The black clouds assaulted the thirsty wasteland like enemy hordes. The storm advanced as if wishing to caress the naked badlands and threw down at first large drops the size of the foam that fine camel stallions expectorate in mating season. Then the rain poured down. It poured down plentifully. The downfall stirred up dust in the void and the thirsty earth was taken by surprise. It spluttered with the insatiable appetite of someone who always wants more and then, overcome by greed, chokes on his serving and spits back up what he has swallowed. The expanses paved with stone slabs drank first; then the deserts covered with carpets of pebbles imitated them. Next the deluge flooded the terraces and slipped secretly down natural conduits to the ravines, which carried it to washes coated with layers of soft earth. Then the sandy valley bottoms seized the water with the longing of passionate lovers. Meanwhile the clay lowlands drank in less time and the water rose again to collect in level patches, but this stasis did not last long. The ravines pushed down a new heavenly stream, and the earth received from the sky a new supplement. The upper valleys brought a greater share. Then the demon in the flask of the patch of ground grew restless and rushed off on a course that began with a humane, rational chain but that increased in insanity as it advanced. This insanity was fed by the many ravines that intersected the valley’s banks, and the flood borrowed nourishing momentum from the sky. As these gifts accumulated, the frenzy increased. The water abandoned its own name to become a demon that had appropriated the name torrent!
2
The torrent outstripped the cloud’s slow advance and reached the farthest deserts downstream, surprising creatures that roamed the wasteland over which shone the harsh rays of a cloud-free sun.
The demon grew increasingly delirious and stretched out a stealthy hand to seize sacrificial offerings. It snatched bird nests from the trunks of the retem shrubs. Small eggs marked with murky, dark colors floated to the surface, and newborn chicks covered in yellow down appeared at the tip of the voracious tongue, fussing and releasing cries of farewell. Meanwhile the mothers fluttered over the insane current with the alarm of a tribe subjected unexpectedly to a raid.
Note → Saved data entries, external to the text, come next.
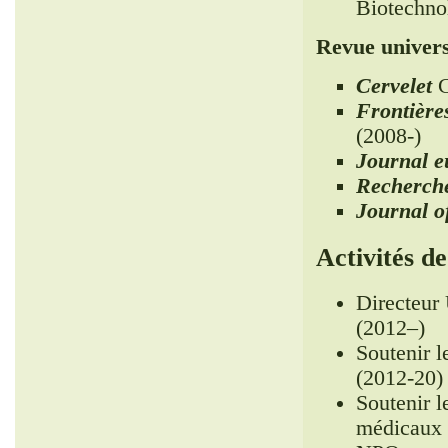
Biotechnol
Revue univers
Cervelet
C
Frontière
(2008-)
Journal e
Recherche
Journal o
Activités de
Directeur 
(2012–)
Soutenir l
(2012-20)
Soutenir l
médicaux 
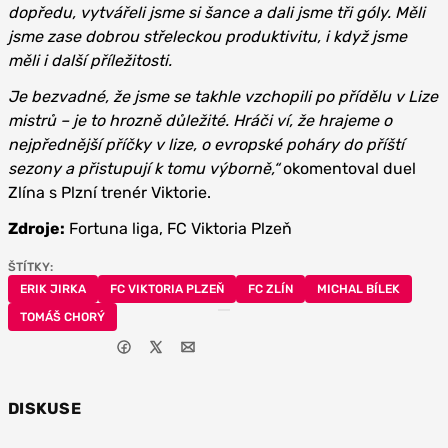
dopředu, vytvářeli jsme si šance a dali jsme tři góly. Měli
jsme zase dobrou střeleckou produktivitu, i když jsme
měli i další příležitosti.
Je bezvadné, že jsme se takhle vzchopili po přídělu v Lize
mistrů – je to hrozně důležité. Hráči ví, že hrajeme o
nejpřednější příčky v lize, o evropské poháry do příští
sezony a přistupují k tomu výborně,“
okomentoval duel
Zlína s Plzní trenér Viktorie.
Zdroje:
Fortuna liga, FC Viktoria Plzeň
ŠTÍTKY:
ERIK JIRKA
FC VIKTORIA PLZEŇ
FC ZLÍN
MICHAL BÍLEK
TOMÁŠ CHORÝ
DISKUSE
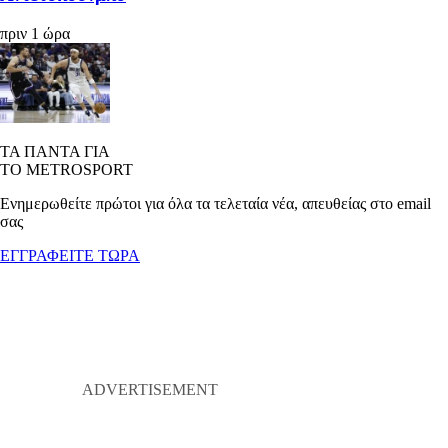
πριν 1 ώρα
ΤΑ ΠΑΝΤΑ ΓΙΑ
ΤΟ METROSPORT
Ενημερωθείτε πρώτοι για όλα τα τελεταία νέα, απευθείας στο email
σας
ΕΓΓΡΑΦΕΙΤΕ ΤΩΡΑ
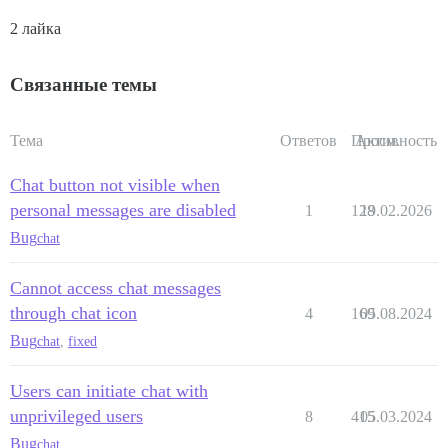
2 лайка
Связанные темы
Тема
Ответов
Просм.
Активность
Chat button not visible when
personal messages are disabled
1
128
19.02.2026
Bug
chat
Cannot access chat messages
through chat icon
4
169
05.08.2024
Bug
chat
,
fixed
Users can initiate chat with
unprivileged users
8
415
05.03.2024
Bug
chat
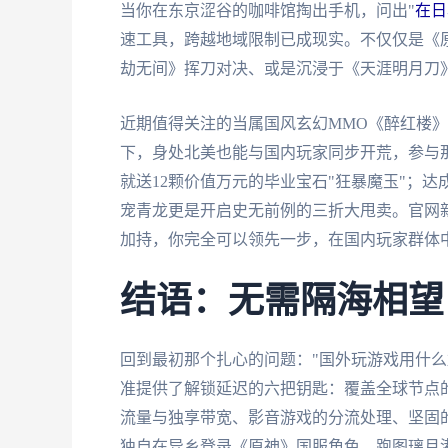
当你在东京涩谷的咖啡馆掏出手机，问出"
在日
速工具，跨越地域限制已成现实。不仅仅是《
劫无间》挥刀对决、或是沉浸于《天涯明月刀
近期值得关注的当属国风玄幻MMO《醉红楼》的
下，身处北美也能与国内玩家同步开荒，参与那
就送12颗价值万元的毕业宝石"狂暴魔玉"；
宠青龙更是开启史无前例的三折大甩卖。官网
加持，你完全可以领先一步，在国内玩家群体
结语：无需隔海相望
回到最初那个扎心的问题："国外玩游戏用什么
准提供了解锁延迟的六把钥匙：覆盖全球节点
流量与独享带宽、影音游戏的分流处理、坚固
独自在异乡登录《原神》国服角色，跑图璃月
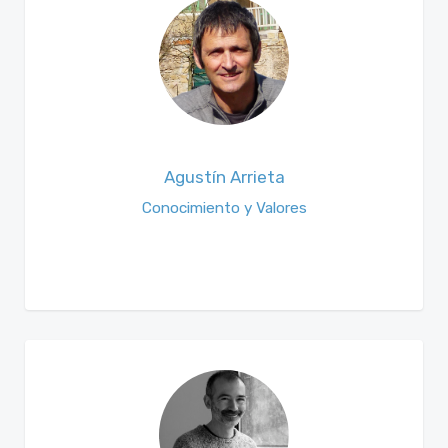
Agustín Arrieta
Conocimiento y Valores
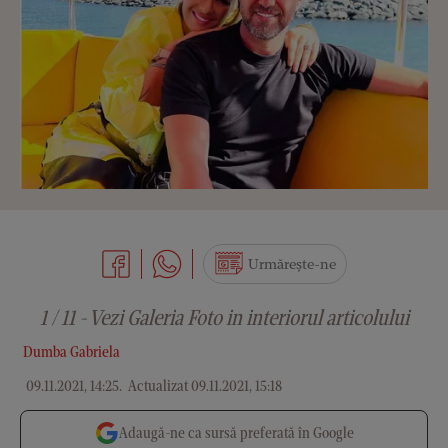
Urmărește-ne
1 / 11 - Vezi Galeria Foto in interiorul articolului
Dumba Gabriela
09.11.2021, 14:25
.
Actualizat 09.11.2021, 15:18
Adaugă-ne ca sursă preferată în Google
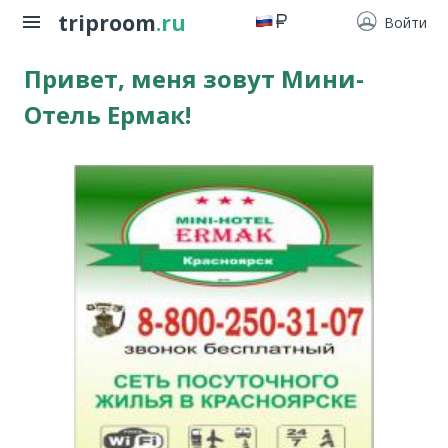
triproom
.ru
Войти
Привет, меня зовут Мини-
Отель Ермак!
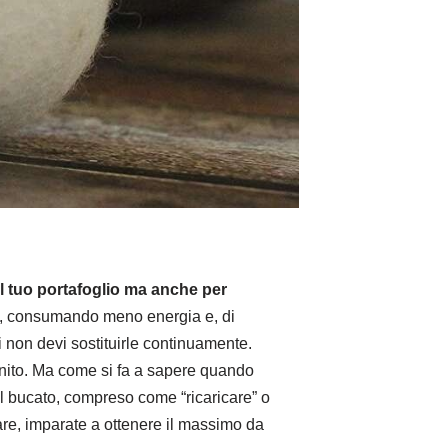
 il tuo portafoglio ma anche per
nte, consumando meno energia e, di
ndi non devi sostituirle continuamente.
inito. Ma come si fa a sapere quando
 il bucato, compreso come “ricaricare” o
zare, imparate a ottenere il massimo da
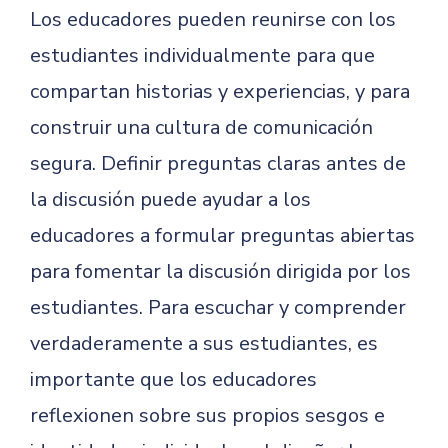
Los educadores pueden reunirse con los
estudiantes individualmente para que
compartan historias y experiencias, y para
construir una cultura de comunicación
segura. Definir preguntas claras antes de
la discusión puede ayudar a los
educadores a formular preguntas abiertas
para fomentar la discusión dirigida por los
estudiantes. Para escuchar y comprender
verdaderamente a sus estudiantes, es
importante que los educadores
reflexionen sobre sus propios sesgos e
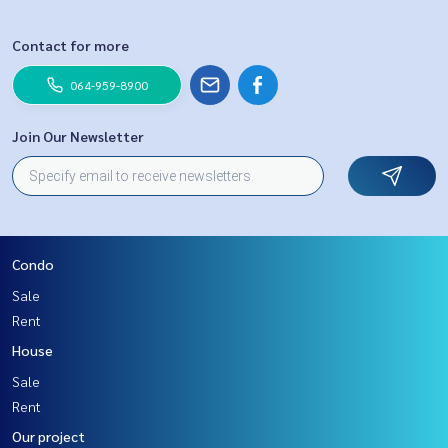
Contact for more
064-959-8900
Join Our Newsletter
Condo
Sale
Rent
House
Sale
Rent
Our project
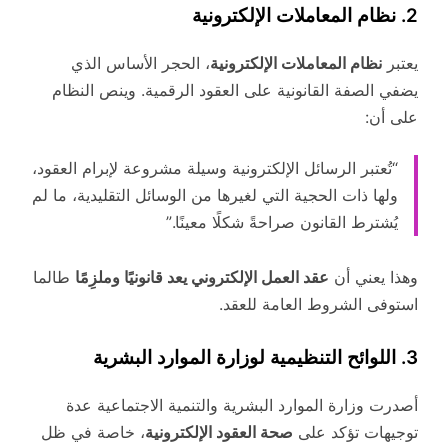
2. نظام المعاملات الإلكترونية
يعتبر
نظام المعاملات الإلكترونية
، الحجر الأساس الذي
يضفي الصفة القانونية على العقود الرقمية. وينص النظام
على أن:
“تُعتبر الرسائل الإلكترونية وسيلة مشروعة لإبرام العقود،
ولها ذات الحجية التي لغيرها من الوسائل التقليدية، ما لم
يُشترط القانون صراحةً شكلًا معينًا.”
وهذا يعني أن
عقد العمل الإلكتروني يعد قانونيًا وملزِمًا
طالما
استوفى الشروط العامة للعقد.
3. اللوائح التنظيمية لوزارة الموارد البشرية
أصدرت وزارة الموارد البشرية والتنمية الاجتماعية عدة
توجيهات تؤكد على
صحة العقود الإلكترونية
، خاصة في ظل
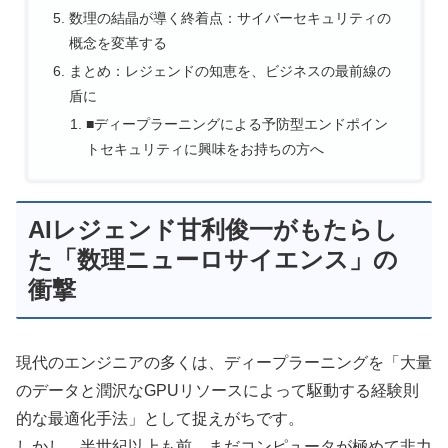
数理の結晶が導く終着点：サイバーセキュリティの
概念を変革する
まとめ：レジェンドの知恵を、ビジネスの最前線の
盾に
■ディープラーニングによる予防型エンドポイン
トセキュリティに興味をお持ちの方へ
AIレジェンド甘利俊一がもたらし
た「数理ニューロサイエンス」の
衝撃
現代のエンジニアの多くは、ディープラーニングを「大量
のデータと潤沢なGPUリソースによって駆動する経験則
的な最適化手法」として捉えがちです。
しかし、半世紀以上も前、まだコンピュータが極めて非力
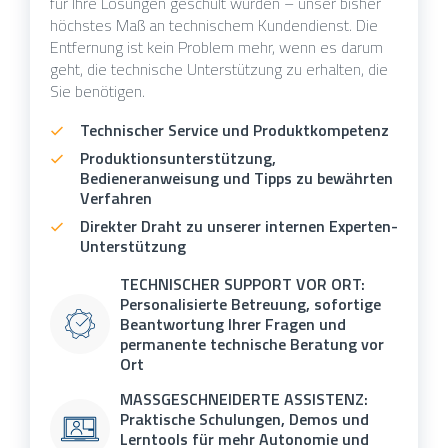
für Ihre Lösungen geschult wurden – unser bisher
höchstes Maß an technischem Kundendienst. Die
Entfernung ist kein Problem mehr, wenn es darum
geht, die technische Unterstützung zu erhalten, die
Sie benötigen.
Technischer Service und Produktkompetenz
Produktionsunterstützung,
Bedieneranweisung und Tipps zu bewährten
Verfahren
Direkter Draht zu unserer internen Experten-
Unterstützung
TECHNISCHER SUPPORT VOR ORT:
Personalisierte Betreuung, sofortige
Beantwortung Ihrer Fragen und
permanente technische Beratung vor
Ort
MASSGESCHNEIDERTE ASSISTENZ:
Praktische Schulungen, Demos und
Lerntools für mehr Autonomie und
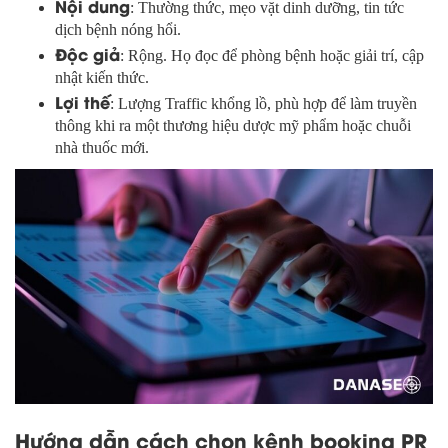
Nội dung
: Thường thức, mẹo vặt dinh dưỡng, tin tức
dịch bệnh nóng hổi.
Độc giả
: Rộng. Họ đọc để phòng bệnh hoặc giải trí, cập
nhật kiến thức.
Lợi thế
: Lượng Traffic khổng lồ, phù hợp để làm truyền
thông khi ra một thương hiệu dược mỹ phẩm hoặc chuỗi
nhà thuốc mới.
Hướng dẫn cách chọn kênh booking PR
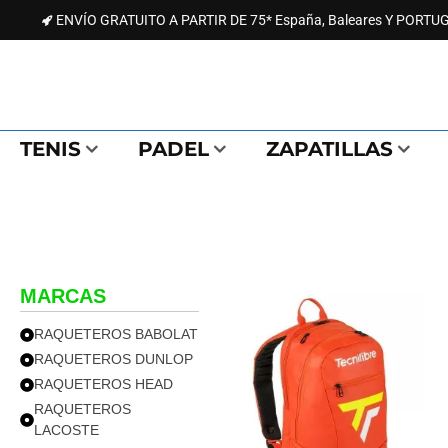
ENVÍO GRATUITO A PARTIR DE 75* España, Baleares Y PORT
TENIS
PADEL
ZAPATILLAS
MARCAS
RAQUETEROS BABOLAT
RAQUETEROS DUNLOP
RAQUETEROS HEAD
RAQUETEROS
LACOSTE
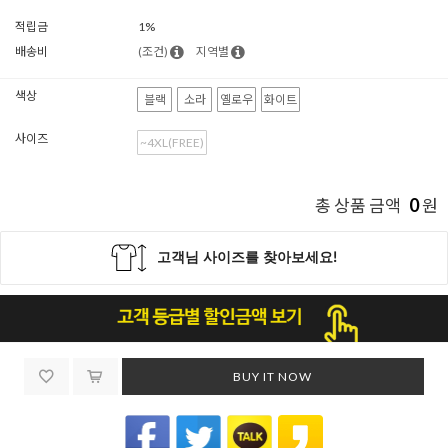
적립금
1%
배송비
(조건)
지역별
색상
블랙
소라
옐로우
화이트
사이즈
~4XL(FREE)
0
총 상품 금액
원
BUY IT NOW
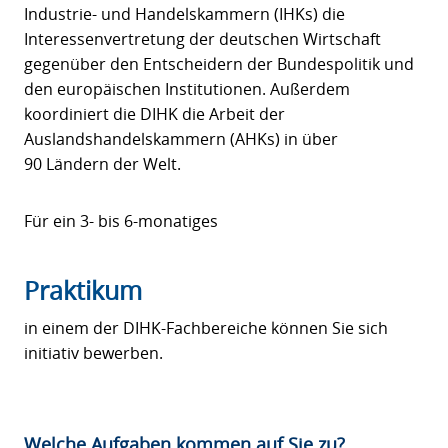
Industrie- und Handelskammern (IHKs) die
Interessenvertretung der deutschen Wirtschaft
gegenüber den Entscheidern der Bundespolitik und
den europäischen Institutionen. Außerdem
koordiniert die DIHK die Arbeit der
Auslandshandelskammern (AHKs) in über
90 Ländern der Welt.
Für ein 3- bis 6-monatiges
Praktikum
in einem der DIHK-Fachbereiche können Sie sich
initiativ bewerben.
Welche Aufgaben kommen auf Sie zu?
In areas further downstream, in the expanses where the earth of the valley bottoms was soft and the burrows many, the demon’s hand reached down to extract victims from the deepest holes. Mice fled from aggressive snakes, snakes fled from brutal hedgehogs, and hedgehogs fled from terrifying men. The demon put its sacrificial victims in its satchel and stormed through other clefts to take other victims from other species: hares, dung beetles, lizards large and small, and young gazelles. It did not acquire more significant victims until it reached the wide lower valleys, where herds of sheep and camels grazed and herdsmen chatted around bonfires, entertaining themselves by exchanging riddles, vying in poetry, and raising their voices in mournful songs. Then they returned from the realms of longing to discuss again the punishing drought and the vacillating flow of time. The demon surprised the lower pastures to seize the most significant sacrificial offerings.
It surprised the herdsmen by night. Then it caught the sheep, goats, and kids off guard and claimed a terrifying share of the herds. Next it attacked the owners of the herds, corralling them on small islands that rose in the hearts of the large, flooded lower valleys. At first it carefully laid siege to its victims while waiting for the support it would receive from the deluge via other tributary ravines, water courses, and wadis. It grew stronger with the abundant rain in the North when the earth became saturated with water and propelled a plentiful amount to the lower valleys. The deluge poured forth, the water level rose in the valley bottoms, and frightening waves gushed on to the farthest plains. The current swept away the meager islands, and the demon washed over its stranded victims to throw them into the dreadful floodwaters. The herdsmen fought back courageously. They clung to retem trees and deployed palm-fiber ropes, contending with the rising waters with poles, but the demon also fought desperately and did not yield until it had seized human victims.